TASK INSTRUCTIONS >> How do the lines below between the ones holding "(at -5.75 -8.084)" and "(at -11.084 -4.25)", inclusive, read? Give them again exactly, with no other lines.

INPUT DATA >>
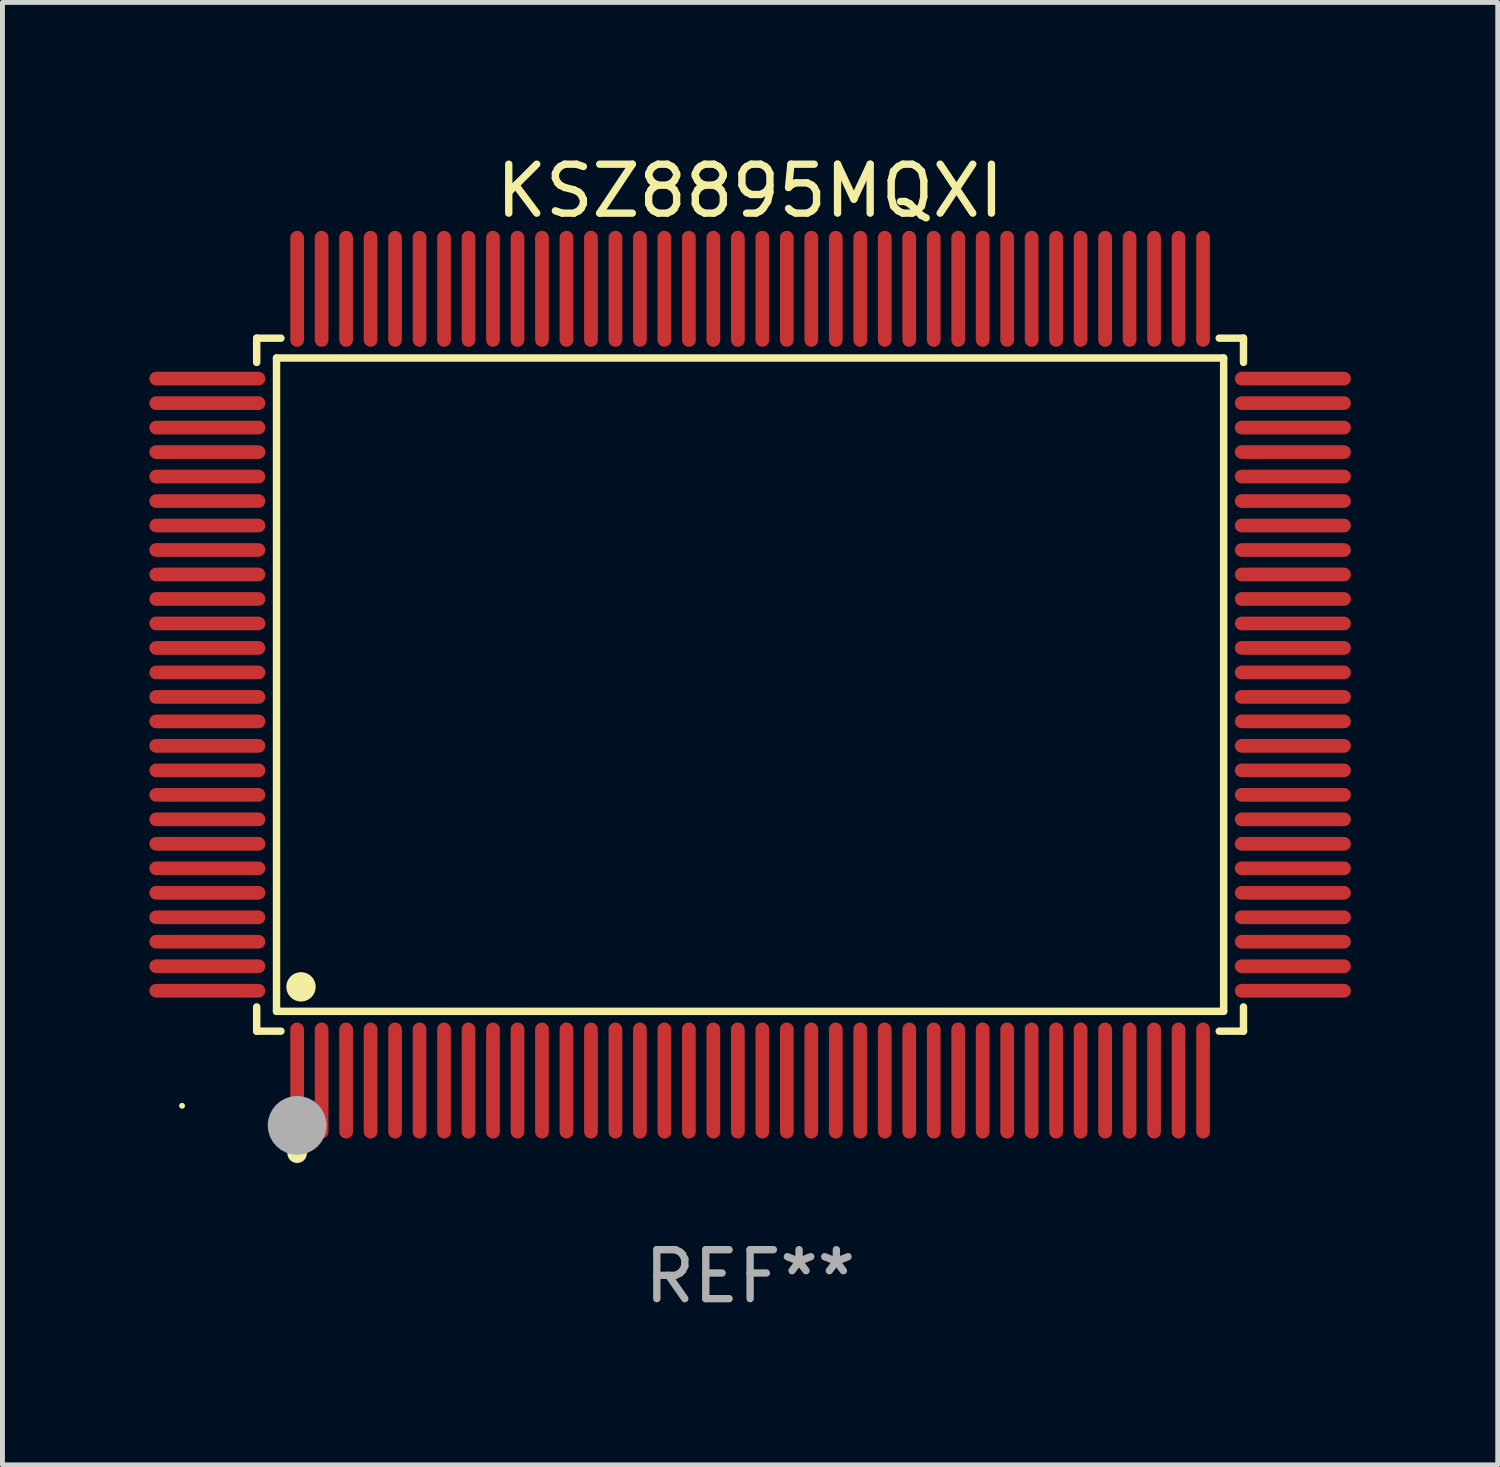
<source format=kicad_pcb>
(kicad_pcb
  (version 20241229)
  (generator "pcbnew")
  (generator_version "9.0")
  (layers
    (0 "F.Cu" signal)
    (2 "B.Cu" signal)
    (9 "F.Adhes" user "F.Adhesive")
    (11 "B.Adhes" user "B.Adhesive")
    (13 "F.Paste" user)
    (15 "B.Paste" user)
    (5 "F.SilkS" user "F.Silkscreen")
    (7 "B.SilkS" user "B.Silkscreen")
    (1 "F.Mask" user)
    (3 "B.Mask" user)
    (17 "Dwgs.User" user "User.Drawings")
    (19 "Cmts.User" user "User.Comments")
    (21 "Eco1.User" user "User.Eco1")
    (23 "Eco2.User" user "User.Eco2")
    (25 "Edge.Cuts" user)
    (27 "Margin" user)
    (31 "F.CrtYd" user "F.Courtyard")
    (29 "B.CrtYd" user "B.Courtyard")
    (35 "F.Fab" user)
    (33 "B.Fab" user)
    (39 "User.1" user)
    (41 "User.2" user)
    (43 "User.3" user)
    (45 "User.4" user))
  (footprint "KSZ8895MQXI"
    (layer "F.Cu")
    (at 12.268 10.932)
    (property "Reference" "KSZ8895MQXI" (at 0 -10.084 0) (layer "F.SilkS") (effects (font (size 1 1) (thickness 0.15))))
    (attr through_hole)
    (fp_line (start -10.076 -7.076) (end -9.581 -7.076) (stroke (width 0.152) (type solid)) (layer "F.SilkS"))
    (fp_line (start -10.076 -6.581) (end -10.076 -7.076) (stroke (width 0.152) (type solid)) (layer "F.SilkS"))
    (fp_line (start -10.076 6.581) (end -10.076 7.076) (stroke (width 0.152) (type solid)) (layer "F.SilkS"))
    (fp_line (start -10.076 7.076) (end -9.581 7.076) (stroke (width 0.152) (type solid)) (layer "F.SilkS"))
    (fp_line (start -9.671 -6.671) (end 9.671 -6.671) (stroke (width 0.152) (type solid)) (layer "F.SilkS"))
    (fp_line (start -9.671 6.671) (end -9.671 -6.671) (stroke (width 0.152) (type solid)) (layer "F.SilkS"))
    (fp_line (start 9.671 -6.671) (end 9.671 6.671) (stroke (width 0.152) (type solid)) (layer "F.SilkS"))
    (fp_line (start 9.671 6.671) (end -9.671 6.671) (stroke (width 0.152) (type solid)) (layer "F.SilkS"))
    (fp_line (start 10.076 -7.076) (end 9.581 -7.076) (stroke (width 0.152) (type solid)) (layer "F.SilkS"))
    (fp_line (start 10.076 -6.581) (end 10.076 -7.076) (stroke (width 0.152) (type solid)) (layer "F.SilkS"))
    (fp_line (start 10.076 6.581) (end 10.076 7.076) (stroke (width 0.152) (type solid)) (layer "F.SilkS"))
    (fp_line (start 10.076 7.076) (end 9.581 7.076) (stroke (width 0.152) (type solid)) (layer "F.SilkS"))
    (fp_circle (center -11.6 8.6) (end -11.57 8.6) (stroke (width 0.06) (type solid)) (fill no) (layer "F.SilkS"))
    (fp_circle (center -9.25 9.568) (end -9.15 9.568) (stroke (width 0.2) (type solid)) (fill no) (layer "F.SilkS"))
    (fp_circle (center -9.171 6.171) (end -9.021 6.171) (stroke (width 0.3) (type solid)) (fill no) (layer "F.SilkS"))
    (fp_circle (center -9.25 9) (end -8.95 9) (stroke (width 0.6) (type solid)) (fill no) (layer "F.Fab"))
    (fp_text user "REF**" (at 0 12.084 0) (layer "F.Fab") (effects (font (size 1 1) (thickness 0.15))))
    (pad "1" smd oval (at -9.25 8.084) (size 0.28 2.368) (layers "F.Cu" "F.Mask" "F.Paste"))
    (pad "2" smd oval (at -8.75 8.084) (size 0.28 2.368) (layers "F.Cu" "F.Mask" "F.Paste"))
    (pad "3" smd oval (at -8.25 8.084) (size 0.28 2.368) (layers "F.Cu" "F.Mask" "F.Paste"))
    (pad "4" smd oval (at -7.75 8.084) (size 0.28 2.368) (layers "F.Cu" "F.Mask" "F.Paste"))
    (pad "5" smd oval (at -7.25 8.084) (size 0.28 2.368) (layers "F.Cu" "F.Mask" "F.Paste"))
    (pad "6" smd oval (at -6.75 8.084) (size 0.28 2.368) (layers "F.Cu" "F.Mask" "F.Paste"))
    (pad "7" smd oval (at -6.25 8.084) (size 0.28 2.368) (layers "F.Cu" "F.Mask" "F.Paste"))
    (pad "8" smd oval (at -5.75 8.084) (size 0.28 2.368) (layers "F.Cu" "F.Mask" "F.Paste"))
    (pad "9" smd oval (at -5.25 8.084) (size 0.28 2.368) (layers "F.Cu" "F.Mask" "F.Paste"))
    (pad "10" smd oval (at -4.75 8.084) (size 0.28 2.368) (layers "F.Cu" "F.Mask" "F.Paste"))
    (pad "11" smd oval (at -4.25 8.084) (size 0.28 2.368) (layers "F.Cu" "F.Mask" "F.Paste"))
    (pad "12" smd oval (at -3.75 8.084) (size 0.28 2.368) (layers "F.Cu" "F.Mask" "F.Paste"))
    (pad "13" smd oval (at -3.25 8.084) (size 0.28 2.368) (layers "F.Cu" "F.Mask" "F.Paste"))
    (pad "14" smd oval (at -2.75 8.084) (size 0.28 2.368) (layers "F.Cu" "F.Mask" "F.Paste"))
    (pad "15" smd oval (at -2.25 8.084) (size 0.28 2.368) (layers "F.Cu" "F.Mask" "F.Paste"))
    (pad "16" smd oval (at -1.75 8.084) (size 0.28 2.368) (layers "F.Cu" "F.Mask" "F.Paste"))
    (pad "17" smd oval (at -1.25 8.084) (size 0.28 2.368) (layers "F.Cu" "F.Mask" "F.Paste"))
    (pad "18" smd oval (at -0.75 8.084) (size 0.28 2.368) (layers "F.Cu" "F.Mask" "F.Paste"))
    (pad "19" smd oval (at -0.25 8.084) (size 0.28 2.368) (layers "F.Cu" "F.Mask" "F.Paste"))
    (pad "20" smd oval (at 0.25 8.084) (size 0.28 2.368) (layers "F.Cu" "F.Mask" "F.Paste"))
    (pad "21" smd oval (at 0.75 8.084) (size 0.28 2.368) (layers "F.Cu" "F.Mask" "F.Paste"))
    (pad "22" smd oval (at 1.25 8.084) (size 0.28 2.368) (layers "F.Cu" "F.Mask" "F.Paste"))
    (pad "23" smd oval (at 1.75 8.084) (size 0.28 2.368) (layers "F.Cu" "F.Mask" "F.Paste"))
    (pad "24" smd oval (at 2.25 8.084) (size 0.28 2.368) (layers "F.Cu" "F.Mask" "F.Paste"))
    (pad "25" smd oval (at 2.75 8.084) (size 0.28 2.368) (layers "F.Cu" "F.Mask" "F.Paste"))
    (pad "26" smd oval (at 3.25 8.084) (size 0.28 2.368) (layers "F.Cu" "F.Mask" "F.Paste"))
    (pad "27" smd oval (at 3.75 8.084) (size 0.28 2.368) (layers "F.Cu" "F.Mask" "F.Paste"))
    (pad "28" smd oval (at 4.25 8.084) (size 0.28 2.368) (layers "F.Cu" "F.Mask" "F.Paste"))
    (pad "29" smd oval (at 4.75 8.084) (size 0.28 2.368) (layers "F.Cu" "F.Mask" "F.Paste"))
    (pad "30" smd oval (at 5.25 8.084) (size 0.28 2.368) (layers "F.Cu" "F.Mask" "F.Paste"))
    (pad "31" smd oval (at 5.75 8.084) (size 0.28 2.368) (layers "F.Cu" "F.Mask" "F.Paste"))
    (pad "32" smd oval (at 6.25 8.084) (size 0.28 2.368) (layers "F.Cu" "F.Mask" "F.Paste"))
    (pad "33" smd oval (at 6.75 8.084) (size 0.28 2.368) (layers "F.Cu" "F.Mask" "F.Paste"))
    (pad "34" smd oval (at 7.25 8.084) (size 0.28 2.368) (layers "F.Cu" "F.Mask" "F.Paste"))
    (pad "35" smd oval (at 7.75 8.084) (size 0.28 2.368) (layers "F.Cu" "F.Mask" "F.Paste"))
    (pad "36" smd oval (at 8.25 8.084) (size 0.28 2.368) (layers "F.Cu" "F.Mask" "F.Paste"))
    (pad "37" smd oval (at 8.75 8.084) (size 0.28 2.368) (layers "F.Cu" "F.Mask" "F.Paste"))
    (pad "38" smd oval (at 9.25 8.084) (size 0.28 2.368) (layers "F.Cu" "F.Mask" "F.Paste"))
    (pad "39" smd oval (at 11.084 6.25) (size 2.368 0.28) (layers "F.Cu" "F.Mask" "F.Paste"))
    (pad "40" smd oval (at 11.084 5.75) (size 2.368 0.28) (layers "F.Cu" "F.Mask" "F.Paste"))
    (pad "41" smd oval (at 11.084 5.25) (size 2.368 0.28) (layers "F.Cu" "F.Mask" "F.Paste"))
    (pad "42" smd oval (at 11.084 4.75) (size 2.368 0.28) (layers "F.Cu" "F.Mask" "F.Paste"))
    (pad "43" smd oval (at 11.084 4.25) (size 2.368 0.28) (layers "F.Cu" "F.Mask" "F.Paste"))
    (pad "44" smd oval (at 11.084 3.75) (size 2.368 0.28) (layers "F.Cu" "F.Mask" "F.Paste"))
    (pad "45" smd oval (at 11.084 3.25) (size 2.368 0.28) (layers "F.Cu" "F.Mask" "F.Paste"))
    (pad "46" smd oval (at 11.084 2.75) (size 2.368 0.28) (layers "F.Cu" "F.Mask" "F.Paste"))
    (pad "47" smd oval (at 11.084 2.25) (size 2.368 0.28) (layers "F.Cu" "F.Mask" "F.Paste"))
    (pad "48" smd oval (at 11.084 1.75) (size 2.368 0.28) (layers "F.Cu" "F.Mask" "F.Paste"))
    (pad "49" smd oval (at 11.084 1.25) (size 2.368 0.28) (layers "F.Cu" "F.Mask" "F.Paste"))
    (pad "50" smd oval (at 11.084 0.75) (size 2.368 0.28) (layers "F.Cu" "F.Mask" "F.Paste"))
    (pad "51" smd oval (at 11.084 0.25) (size 2.368 0.28) (layers "F.Cu" "F.Mask" "F.Paste"))
    (pad "52" smd oval (at 11.084 -0.25) (size 2.368 0.28) (layers "F.Cu" "F.Mask" "F.Paste"))
    (pad "53" smd oval (at 11.084 -0.75) (size 2.368 0.28) (layers "F.Cu" "F.Mask" "F.Paste"))
    (pad "54" smd oval (at 11.084 -1.25) (size 2.368 0.28) (layers "F.Cu" "F.Mask" "F.Paste"))
    (pad "55" smd oval (at 11.084 -1.75) (size 2.368 0.28) (layers "F.Cu" "F.Mask" "F.Paste"))
    (pad "56" smd oval (at 11.084 -2.25) (size 2.368 0.28) (layers "F.Cu" "F.Mask" "F.Paste"))
    (pad "57" smd oval (at 11.084 -2.75) (size 2.368 0.28) (layers "F.Cu" "F.Mask" "F.Paste"))
    (pad "58" smd oval (at 11.084 -3.25) (size 2.368 0.28) (layers "F.Cu" "F.Mask" "F.Paste"))
    (pad "59" smd oval (at 11.084 -3.75) (size 2.368 0.28) (layers "F.Cu" "F.Mask" "F.Paste"))
    (pad "60" smd oval (at 11.084 -4.25) (size 2.368 0.28) (layers "F.Cu" "F.Mask" "F.Paste"))
    (pad "61" smd oval (at 11.084 -4.75) (size 2.368 0.28) (layers "F.Cu" "F.Mask" "F.Paste"))
    (pad "62" smd oval (at 11.084 -5.25) (size 2.368 0.28) (layers "F.Cu" "F.Mask" "F.Paste"))
    (pad "63" smd oval (at 11.084 -5.75) (size 2.368 0.28) (layers "F.Cu" "F.Mask" "F.Paste"))
    (pad "64" smd oval (at 11.084 -6.25) (size 2.368 0.28) (layers "F.Cu" "F.Mask" "F.Paste"))
    (pad "65" smd oval (at 9.25 -8.084) (size 0.28 2.368) (layers "F.Cu" "F.Mask" "F.Paste"))
    (pad "66" smd oval (at 8.75 -8.084) (size 0.28 2.368) (layers "F.Cu" "F.Mask" "F.Paste"))
    (pad "67" smd oval (at 8.25 -8.084) (size 0.28 2.368) (layers "F.Cu" "F.Mask" "F.Paste"))
    (pad "68" smd oval (at 7.75 -8.084) (size 0.28 2.368) (layers "F.Cu" "F.Mask" "F.Paste"))
    (pad "69" smd oval (at 7.25 -8.084) (size 0.28 2.368) (layers "F.Cu" "F.Mask" "F.Paste"))
    (pad "70" smd oval (at 6.75 -8.084) (size 0.28 2.368) (layers "F.Cu" "F.Mask" "F.Paste"))
    (pad "71" smd oval (at 6.25 -8.084) (size 0.28 2.368) (layers "F.Cu" "F.Mask" "F.Paste"))
    (pad "72" smd oval (at 5.75 -8.084) (size 0.28 2.368) (layers "F.Cu" "F.Mask" "F.Paste"))
    (pad "73" smd oval (at 5.25 -8.084) (size 0.28 2.368) (layers "F.Cu" "F.Mask" "F.Paste"))
    (pad "74" smd oval (at 4.75 -8.084) (size 0.28 2.368) (layers "F.Cu" "F.Mask" "F.Paste"))
    (pad "75" smd oval (at 4.25 -8.084) (size 0.28 2.368) (layers "F.Cu" "F.Mask" "F.Paste"))
    (pad "76" smd oval (at 3.75 -8.084) (size 0.28 2.368) (layers "F.Cu" "F.Mask" "F.Paste"))
    (pad "77" smd oval (at 3.25 -8.084) (size 0.28 2.368) (layers "F.Cu" "F.Mask" "F.Paste"))
    (pad "78" smd oval (at 2.75 -8.084) (size 0.28 2.368) (layers "F.Cu" "F.Mask" "F.Paste"))
    (pad "79" smd oval (at 2.25 -8.084) (size 0.28 2.368) (layers "F.Cu" "F.Mask" "F.Paste"))
    (pad "80" smd oval (at 1.75 -8.084) (size 0.28 2.368) (layers "F.Cu" "F.Mask" "F.Paste"))
    (pad "81" smd oval (at 1.25 -8.084) (size 0.28 2.368) (layers "F.Cu" "F.Mask" "F.Paste"))
    (pad "82" smd oval (at 0.75 -8.084) (size 0.28 2.368) (layers "F.Cu" "F.Mask" "F.Paste"))
    (pad "83" smd oval (at 0.25 -8.084) (size 0.28 2.368) (layers "F.Cu" "F.Mask" "F.Paste"))
    (pad "84" smd oval (at -0.25 -8.084) (size 0.28 2.368) (layers "F.Cu" "F.Mask" "F.Paste"))
    (pad "85" smd oval (at -0.75 -8.084) (size 0.28 2.368) (layers "F.Cu" "F.Mask" "F.Paste"))
    (pad "86" smd oval (at -1.25 -8.084) (size 0.28 2.368) (layers "F.Cu" "F.Mask" "F.Paste"))
    (pad "87" smd oval (at -1.75 -8.084) (size 0.28 2.368) (layers "F.Cu" "F.Mask" "F.Paste"))
    (pad "88" smd oval (at -2.25 -8.084) (size 0.28 2.368) (layers "F.Cu" "F.Mask" "F.Paste"))
    (pad "89" smd oval (at -2.75 -8.084) (size 0.28 2.368) (layers "F.Cu" "F.Mask" "F.Paste"))
    (pad "90" smd oval (at -3.25 -8.084) (size 0.28 2.368) (layers "F.Cu" "F.Mask" "F.Paste"))
    (pad "91" smd oval (at -3.75 -8.084) (size 0.28 2.368) (layers "F.Cu" "F.Mask" "F.Paste"))
    (pad "92" smd oval (at -4.25 -8.084) (size 0.28 2.368) (layers "F.Cu" "F.Mask" "F.Paste"))
    (pad "93" smd oval (at -4.75 -8.084) (size 0.28 2.368) (layers "F.Cu" "F.Mask" "F.Paste"))
    (pad "94" smd oval (at -5.25 -8.084) (size 0.28 2.368) (layers "F.Cu" "F.Mask" "F.Paste"))
    (pad "95" smd oval (at -5.75 -8.084) (size 0.28 2.368) (layers "F.Cu" "F.Mask" "F.Paste"))
    (pad "96" smd oval (at -6.25 -8.084) (size 0.28 2.368) (layers "F.Cu" "F.Mask" "F.Paste"))
    (pad "97" smd oval (at -6.75 -8.084) (size 0.28 2.368) (layers "F.Cu" "F.Mask" "F.Paste"))
    (pad "98" smd oval (at -7.25 -8.084) (size 0.28 2.368) (layers "F.Cu" "F.Mask" "F.Paste"))
    (pad "99" smd oval (at -7.75 -8.084) (size 0.28 2.368) (layers "F.Cu" "F.Mask" "F.Paste"))
    (pad "100" smd oval (at -8.25 -8.084) (size 0.28 2.368) (layers "F.Cu" "F.Mask" "F.Paste"))
    (pad "101" smd oval (at -8.75 -8.084) (size 0.28 2.368) (layers "F.Cu" "F.Mask" "F.Paste"))
    (pad "102" smd oval (at -9.25 -8.084) (size 0.28 2.368) (layers "F.Cu" "F.Mask" "F.Paste"))
    (pad "103" smd oval (at -11.084 -6.25) (size 2.368 0.28) (layers "F.Cu" "F.Mask" "F.Paste"))
    (pad "104" smd oval (at -11.084 -5.75) (size 2.368 0.28) (layers "F.Cu" "F.Mask" "F.Paste"))
    (pad "105" smd oval (at -11.084 -5.25) (size 2.368 0.28) (layers "F.Cu" "F.Mask" "F.Paste"))
    (pad "106" smd oval (at -11.084 -4.75) (size 2.368 0.28) (layers "F.Cu" "F.Mask" "F.Paste"))
    (pad "107" smd oval (at -11.084 -4.25) (size 2.368 0.28) (layers "F.Cu" "F.Mask" "F.Paste"))
    (pad "108" smd oval (at -11.084 -3.75) (size 2.368 0.28) (layers "F.Cu" "F.Mask" "F.Paste"))
    (pad "109" smd oval (at -11.084 -3.25) (size 2.368 0.28) (layers "F.Cu" "F.Mask" "F.Paste"))
    (pad "110" smd oval (at -11.084 -2.75) (size 2.368 0.28) (layers "F.Cu" "F.Mask" "F.Paste"))
    (pad "111" smd oval (at -11.084 -2.25) (size 2.368 0.28) (layers "F.Cu" "F.Mask" "F.Paste"))
    (pad "112" smd oval (at -11.084 -1.75) (size 2.368 0.28) (layers "F.Cu" "F.Mask" "F.Paste"))
    (pad "113" smd oval (at -11.084 -1.25) (size 2.368 0.28) (layers "F.Cu" "F.Mask" "F.Paste"))
    (pad "114" smd oval (at -11.084 -0.75) (size 2.368 0.28) (layers "F.Cu" "F.Mask" "F.Paste"))
    (pad "115" smd oval (at -11.084 -0.25) (size 2.368 0.28) (layers "F.Cu" "F.Mask" "F.Paste"))
    (pad "116" smd oval (at -11.084 0.25) (size 2.368 0.28) (layers "F.Cu" "F.Mask" "F.Paste"))
    (pad "117" smd oval (at -11.084 0.75) (size 2.368 0.28) (layers "F.Cu" "F.Mask" "F.Paste"))
    (pad "118" smd oval (at -11.084 1.25) (size 2.368 0.28) (layers "F.Cu" "F.Mask" "F.Paste"))
    (pad "119" smd oval (at -11.084 1.75) (size 2.368 0.28) (layers "F.Cu" "F.Mask" "F.Paste"))
    (pad "120" smd oval (at -11.084 2.25) (size 2.368 0.28) (layers "F.Cu" "F.Mask" "F.Paste"))
    (pad "121" smd oval (at -11.084 2.75) (size 2.368 0.28) (layers "F.Cu" "F.Mask" "F.Paste"))
    (pad "122" smd oval (at -11.084 3.25) (size 2.368 0.28) (layers "F.Cu" "F.Mask" "F.Paste"))
    (pad "123" smd oval (at -11.084 3.75) (size 2.368 0.28) (layers "F.Cu" "F.Mask" "F.Paste"))
    (pad "124" smd oval (at -11.084 4.25) (size 2.368 0.28) (layers "F.Cu" "F.Mask" "F.Paste"))
    (pad "125" smd oval (at -11.084 4.75) (size 2.368 0.28) (layers "F.Cu" "F.Mask" "F.Paste"))
    (pad "126" smd oval (at -11.084 5.25) (size 2.368 0.28) (layers "F.Cu" "F.Mask" "F.Paste"))
    (pad "127" smd oval (at -11.084 5.75) (size 2.368 0.28) (layers "F.Cu" "F.Mask" "F.Paste"))
    (pad "128" smd oval (at -11.084 6.25) (size 2.368 0.28) (layers "F.Cu" "F.Mask" "F.Paste")))
  (gr_rect
    (start -3 -3)
    (end 27.536 26.865)
    (stroke (width 0.1) (type default))
    (fill no)
    (layer "Edge.Cuts")))
</source>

FINAL ANSWER >>
    (pad "95" smd oval (at -5.75 -8.084) (size 0.28 2.368) (layers "F.Cu" "F.Mask" "F.Paste"))
    (pad "96" smd oval (at -6.25 -8.084) (size 0.28 2.368) (layers "F.Cu" "F.Mask" "F.Paste"))
    (pad "97" smd oval (at -6.75 -8.084) (size 0.28 2.368) (layers "F.Cu" "F.Mask" "F.Paste"))
    (pad "98" smd oval (at -7.25 -8.084) (size 0.28 2.368) (layers "F.Cu" "F.Mask" "F.Paste"))
    (pad "99" smd oval (at -7.75 -8.084) (size 0.28 2.368) (layers "F.Cu" "F.Mask" "F.Paste"))
    (pad "100" smd oval (at -8.25 -8.084) (size 0.28 2.368) (layers "F.Cu" "F.Mask" "F.Paste"))
    (pad "101" smd oval (at -8.75 -8.084) (size 0.28 2.368) (layers "F.Cu" "F.Mask" "F.Paste"))
    (pad "102" smd oval (at -9.25 -8.084) (size 0.28 2.368) (layers "F.Cu" "F.Mask" "F.Paste"))
    (pad "103" smd oval (at -11.084 -6.25) (size 2.368 0.28) (layers "F.Cu" "F.Mask" "F.Paste"))
    (pad "104" smd oval (at -11.084 -5.75) (size 2.368 0.28) (layers "F.Cu" "F.Mask" "F.Paste"))
    (pad "105" smd oval (at -11.084 -5.25) (size 2.368 0.28) (layers "F.Cu" "F.Mask" "F.Paste"))
    (pad "106" smd oval (at -11.084 -4.75) (size 2.368 0.28) (layers "F.Cu" "F.Mask" "F.Paste"))
    (pad "107" smd oval (at -11.084 -4.25) (size 2.368 0.28) (layers "F.Cu" "F.Mask" "F.Paste"))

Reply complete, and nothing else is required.